In all of District 8, auto thefts, burglaries, assaults and rapes increased from 2020 to 2021.
From Jan. 1 to March 12, 2022, there were 108 violent crimes — homicides, assaults, sex assaults and robberies — in District 8, according to police. For the same period this year, that number dropped to 80 violent crimes.
From Jan. 1 to March 12, 2022, there were 326 property crimes — burglaries, vehicle break-ins and vehicle thefts — according to police. For the same period this year, there have been 167 property crimes.
Mark Thompson, assistant chief of HPD’s Regional Patrol Bureau, which includes District 8, told the Star- Advertiser in an interview that the patrol district comprises 23 beats, and a minimum of 18 officers are required on the road at any time.
District 8 is divided into four patrol sectors. Kaena Point to Maili Road is Sector 1. Sector 2 is the Maili and Nanakuli areas up to the Waimanalo Gulch. Sector 3 includes Makakilo, Campbell Industrial Park and Barbers Point. Sector 4 is the Kapili area by old Ewa.

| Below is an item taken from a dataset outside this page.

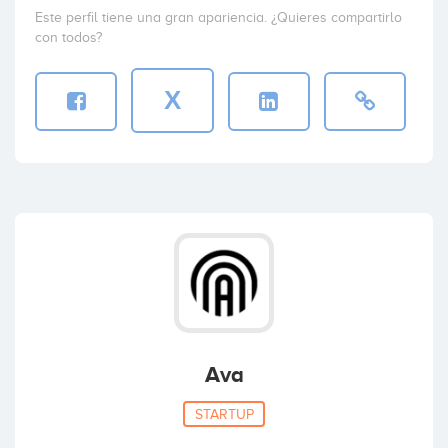
Este perfil tiene una gran apariencia. ¿Quieres compartirlo
con todos?
X
Ava
STARTUP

In addition to the 18 officers on the street, three officers staff the Waianae station, Kapolei station and Kapolei receiving desk. Officers from other districts are always available to help, and officers are not restricted to their assigned sectors.
“On any given day in D-8, there are going to be 21 officers (on duty),” Thompson said. “Everybody is covering each other’s back. There is never going to be a time where we are on skeleton (crew) and nobody is available. Somebody is always going to be available.”
It would take a minimum of 130 and, ideally, 150 uniformed officers and civilian support staff to stand up a new patrol district, Thompson said. A new district would need a major, a captain, detectives and civilian support staff.
A stand-alone District 9 would be two different patrol sectors with six beats in each for a total of 12.
“It would be really, really hard to be short (374 officers departmentwide) and try to ask for those 130 positions from everybody else,” Thompson said. “The Police Department is fighting for the same people all of these other businesses (in Honolulu) are fighting for.”